Exploring the salty side of cocktails.
Traditionally, cocktails are a balancing act between the sweet and bitter. The savory?
Not so much.
Excluding a few drinks like the Bloody Mary and the Mexican triumvirate—the margarita, the michelada and la paloma—salt has long been dissed at the bar. But as our dashes and pinches have gone über artisinal (to wit, our favorite: Iburi-sourced cherry smoked sea salt), sodium chloride is having its rightful mixology moment.
“At a time when bartenders carry an arsenal of bitters, tinctures and extracts, having a saline solution is just as important,” says Russell Davis of Spike TV’s Bar Rescue.
Remember, notes Davis, salt’s whole raison d’etre is to enhance flavors, be it your dinner or happy-hour drink.
Toby Maloney, a bartender and consultant who helped launch The Violet Hour in Chicago, says a pinch of salt was the inspiration for his cucumber, mint and bitters drink, the Juliet and Romeo.
“We had sliced cucumber on the bar, and one night I was munching one, and instinctively got some Kosher salt to put on it to make it taste better,” he says.
“As soon as I put it in my mouth, I knew how the drink would come together. The salt made the savory notes in the cucumber pop and worked in counterpoint to the bitters.”
Maks Pazuniak, of the Counting Room in New York City, became fascinated by salt in cocktails after tasting a Cynar-based drink in New Orleans.

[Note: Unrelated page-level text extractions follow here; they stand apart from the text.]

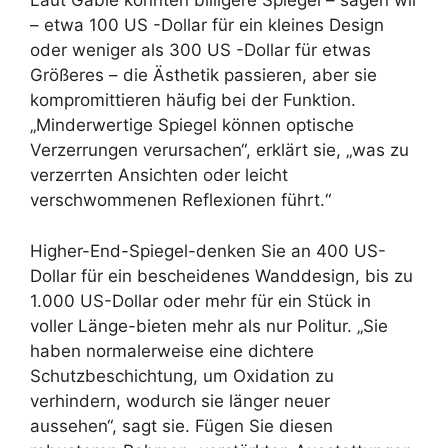
Laut Gabie könnten billigere Spiegel – sagen wir
– etwa 100 US -Dollar für ein kleines Design
oder weniger als 300 US -Dollar für etwas
Größeres – die Ästhetik passieren, aber sie
kompromittieren häufig bei der Funktion.
„Minderwertige Spiegel können optische
Verzerrungen verursachen“, erklärt sie, „was zu
verzerrten Ansichten oder leicht
verschwommenen Reflexionen führt.“
Higher-End-Spiegel-denken Sie an 400 US-
Dollar für ein bescheidenes Wanddesign, bis zu
1.000 US-Dollar oder mehr für ein Stück in
voller Länge-bieten mehr als nur Politur. „Sie
haben normalerweise eine dichtere
Schutzbeschichtung, um Oxidation zu
verhindern, wodurch sie länger neuer
aussehen“, sagt sie. Fügen Sie diesen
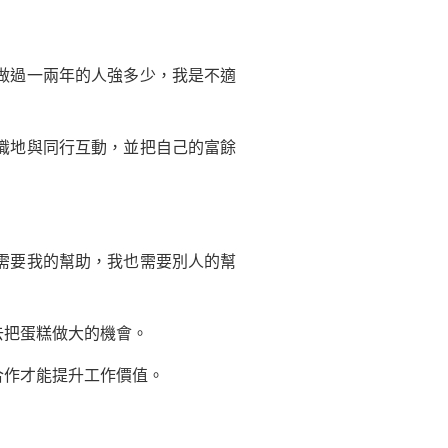
做過一兩年的人強多少，我是不適
識地與同行互動，並把自己的富餘
需要我的幫助，我也需要別人的幫
把蛋糕做大的機會。
作才能提升工作價值。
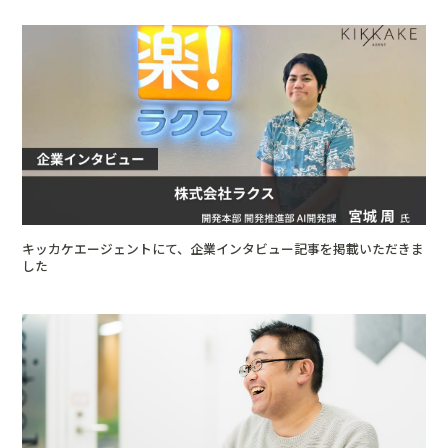
キッカケエージェントにて、企業インタビュー記事を掲載いただきま
した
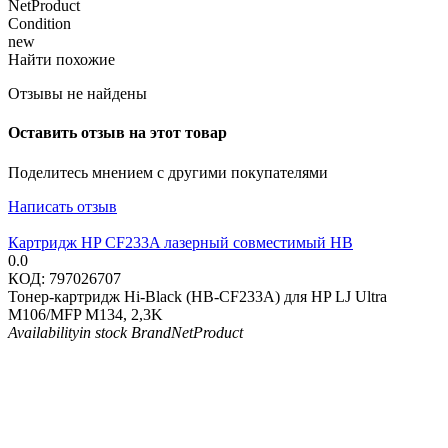
NetProduct
Condition
new
Найти похожие
Отзывы не найдены
Оставить отзыв на этот товар
Поделитесь мнением с другими покупателями
Написать отзыв
Картридж HP CF233A лазерный совместимый HB
0.0
КОД:
797026707
Тонер-картридж Hi-Black (HB-CF233A) для HP LJ Ultra
M106/MFP M134, 2,3K
Availability
in stock
Brand
NetProduct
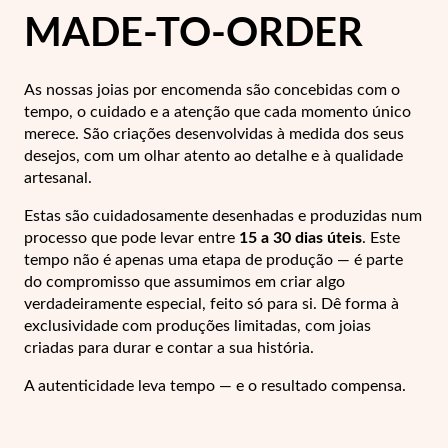
Lucky Charms
MADE-TO-ORDER
As nossas joias por encomenda são concebidas com o
tempo, o cuidado e a atenção que cada momento único
merece. São criações desenvolvidas à medida dos seus
desejos, com um olhar atento ao detalhe e à qualidade
artesanal.
Estas são cuidadosamente desenhadas e produzidas num
processo que pode levar entre
15 a 30 dias úteis
. Este
tempo não é apenas uma etapa de produção — é parte
do compromisso que assumimos em criar algo
verdadeiramente especial, feito só para si.
Dê forma à
exclusividade com produções limitadas, com joias
criadas para durar e contar a sua história.
Presentes para Ele
A autenticidade leva tempo — e o resultado compensa.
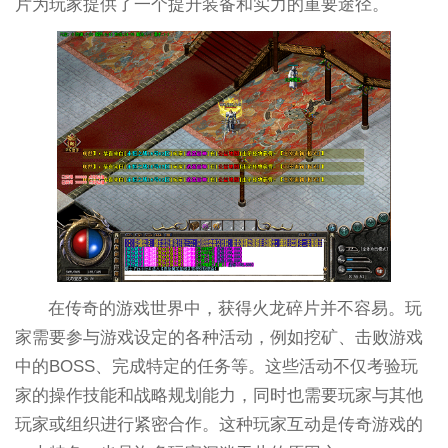
片为玩家提供了一个提升装备和实力的重要途径。
在传奇的游戏世界中，获得火龙碎片并不容易。玩
家需要参与游戏设定的各种活动，例如挖矿、击败游戏
中的BOSS、完成特定的任务等。这些活动不仅考验玩
家的操作技能和战略规划能力，同时也需要玩家与其他
玩家或组织进行紧密合作。这种玩家互动是传奇游戏的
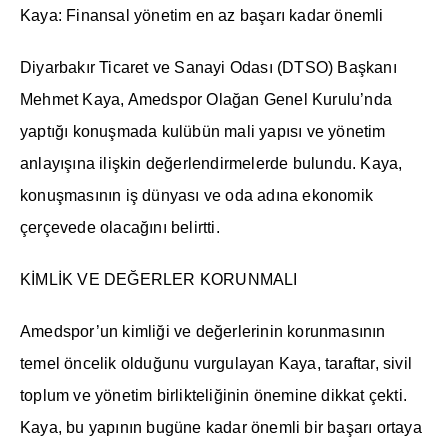
Kaya: Finansal yönetim en az başarı kadar önemli
Diyarbakır Ticaret ve Sanayi Odası (DTSO) Başkanı
Mehmet Kaya, Amedspor Olağan Genel Kurulu’nda
yaptığı konuşmada kulübün mali yapısı ve yönetim
anlayışına ilişkin değerlendirmelerde bulundu. Kaya,
konuşmasının iş dünyası ve oda adına ekonomik
çerçevede olacağını belirtti.
KİMLİK VE DEĞERLER KORUNMALI
Amedspor’un kimliği ve değerlerinin korunmasının
temel öncelik olduğunu vurgulayan Kaya, taraftar, sivil
toplum ve yönetim birlikteliğinin önemine dikkat çekti.
Kaya, bu yapının bugüne kadar önemli bir başarı ortaya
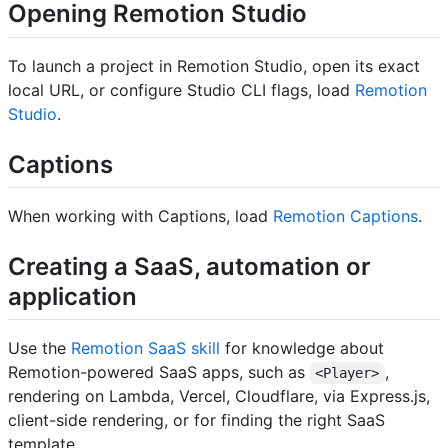
Opening Remotion Studio
To launch a project in Remotion Studio, open its exact
local URL, or configure Studio CLI flags, load
Remotion
Studio
.
Captions
When working with Captions, load
Remotion Captions
.
Creating a SaaS, automation or
application
Use the
Remotion SaaS skill
for knowledge about
Remotion-powered SaaS apps, such as
,
<Player>
rendering on Lambda, Vercel, Cloudflare, via Express.js,
client-side rendering, or for finding the right SaaS
template.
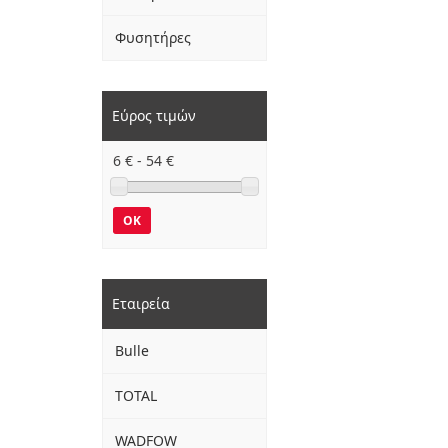
Φυσητήρες
Εύρος τιμών
6
€ -
54
€
OK
Εταιρεία
Bulle
TOTAL
WADFOW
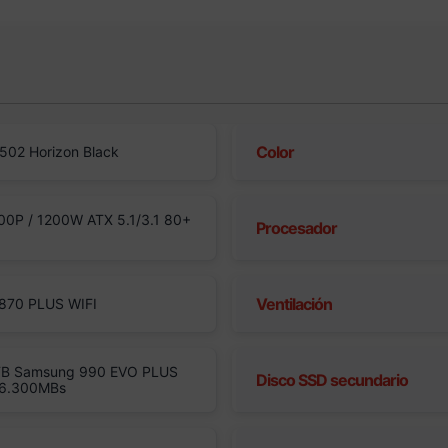
Color
02 Horizon Black
0P / 1200W ATX 5.1/3.1 80+
Procesador
Ventilación
870 PLUS WIFI
TB Samsung 990 EVO PLUS
Disco SSD secundario
/6.300MBs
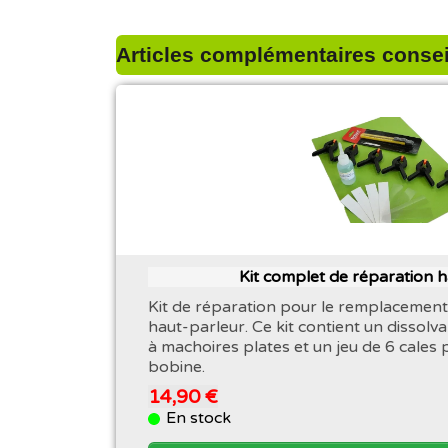
Articles complémentaires conseil
Kit complet de réparation 
Kit de réparation pour le remplacement
haut-parleur. Ce kit contient un dissolva
à machoires plates et un jeu de 6 cales 
bobine.
14,90 €
En stock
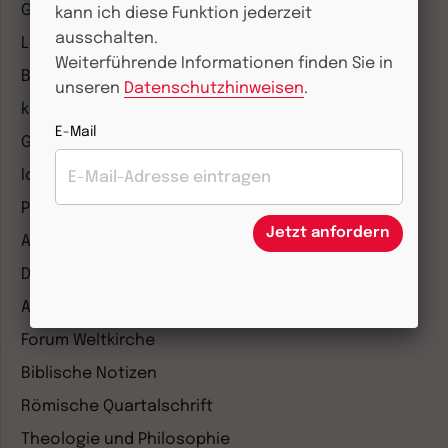
Gemeinsam Glauben
kann ich diese Funktion jederzeit
ausschalten.
Lebensspuren
Weiterführende Informationen finden Sie in
Bibel lesen
unseren
Datenschutzhinweisen
.
kunst und kirche
E-Mail
Gottesdienst
Ideenwerkstatt Gottesdienste
Pastoralblätter
Jetzt anfordern
Anzeiger für die Seelsorge
Diakonia
Amosinternational
Forum Weltkirche
Biblische Notizen
Römische Quartalschrift
Theologie und Philosophie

“The theoretical underpinning of the salt application in this cocktail was the idea of ‘seasoning’ the artichoke essence in the Cynar,” he says. “Salt masks bitterness and enhances sweetness.” Pazuniak now adds several drops of a 3:1 water-to-salt solution to 3 ounces of Campari, dubbing it The Campari “Martini.” The salinity softens the bracing bitterness of the Campari, leaving smooth flavors of orange and herbs.
The recent influx of seasoned and smoked salts has kicked open the door to the savory side at the bar, says Abigail Gullo, of New Orleans’ SoBou. Faced with building an after-dinner drink to pair with a new dessert, Gullo experimented with coffee and chocolate flavored Negroni. It was almost there, but something was missing. Then, she added a dash of espresso-infused sea salt.
“It just opened everything up,” she says. “I knew we had it.”